En comparaison avec 2016, Tornos a réduit son fonds de roulement net de près de 30% en 2017, avec une augmentation du chiffre d’affaire de plus de 30%.

Quelles ont été les mesures les plus importantes concernant la gestion du fonds de roulement net?

Premièrement, nous avons mis en œuvre une gestion rigoureuse du recouvrement de créances, grâce à laquelle les clients règlent aujourd’hui leurs factures plus rapidement. Deuxièmement, nous avons introduit la gestion lean et produisons dès lors des machines uniquement sur demande, et non plus pour le stock. De cette manière, nous avons pu d’une part diminuer de 30% le temps de montage des machines, et d’autre part réduire drastiquement notre stock de produits finis. Troisièmement, nous ne payons en principe nos créanciers qu’après 60 jours. Et la plus efficace a été la quatrième mesure – l’introduction systématique de nouveaux objectifs de paiement auprès de nos clients. En général, nous réclamons 30% du montant lors de la signature du contrat, 60% avant la livraison et 10% après réception de la machine. Évidemment, nous n’y parvenons pas à chaque fois. Mais l’objectif est de recevoir un acompte de 10% minimum et de disposer de 70% du montant en interne avant que la machine ne quitte l’entreprise.

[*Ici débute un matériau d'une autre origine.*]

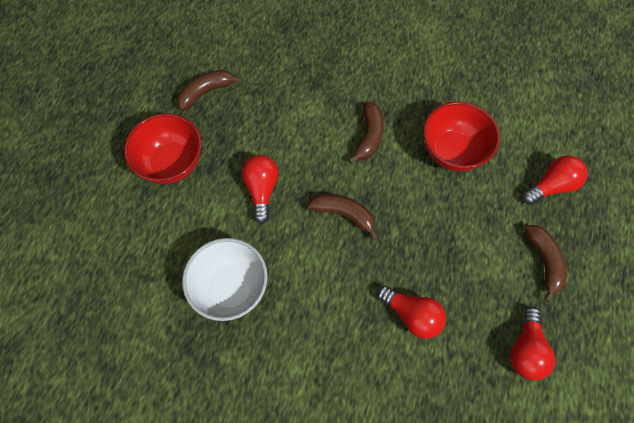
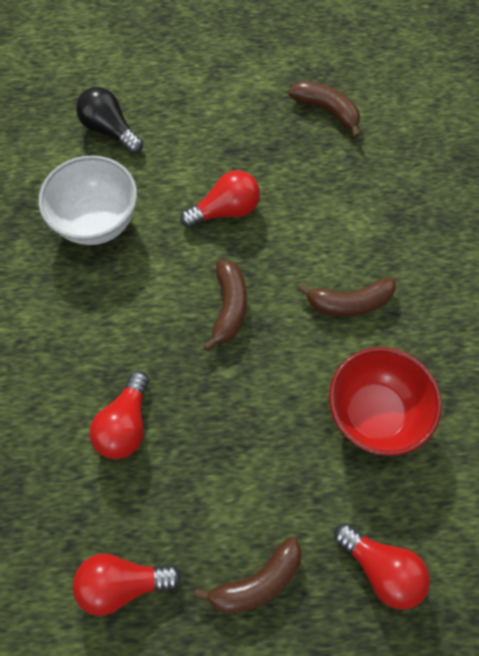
camera: 70 degrees right, 0 degrees up
red bowl [124,113,202,184] -> none
none -> black light bulb [76,87,143,154]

Et c’est en pleine conscience que vous avez pris le risque de contrarier ainsi le client?

Il y avait effectivement un certain risque. Cependant, le contexte des taux d’intérêt bas joue en notre faveur. Si l’argent rapportait aujourd’hui 6 ou 7%, les réactions des clients seraient tout autres. Dans le cadre de cette mesure, il était également important de convaincre les vendeurs. Ceux-ci étaient récompensés par un bonus s’ils respectaient ces objectifs de paiement, et devaient s’entendre au préalable avec le responsable Ventes ou moi-même s’ils souhaitaient obtenir une dérogation. Au début, ils ont tous eu du mal à s’y habituer – mais aujourd’hui, les vendeurs ont cette procédure bien en main, car ils en voient les effets positifs.

Le WCM représente donc toujours aussi un combat en interne?

Oui. Dans l’industrie mécanique en particulier, le directeur financier lutte seul la plupart du temps. Il doit convaincre en permanence: il lutte avec les vendeurs lorsqu’il s’agit du recouvrement de créances et des objectifs de paiement, avec le service Achats lorsqu’il s’agit d’approvisionnement et avec les responsables de la gestion de la chaîne d’approvisionnement lorsqu’il s’agit des stocks. On ne peut alors s’imposer que si l’on sait quels objectifs on veut poursuivre, si l’on est tenace, que l’on montre l’exemple et que l’on est en mesure d’afficher de bons résultats le plus vite possible. Et si l’on arrive à faire avancer tout le monde dans la même direction. Car un WCM en solitaire ne fonctionnera jamais. Le prix du WCM Award représente une gratification pour tous ceux qui ont pris part à la lutte.

À propos du gagnant

Bruno Edelmann, directeur financier de Tornos Group, reçoit son Swiss WCM Award.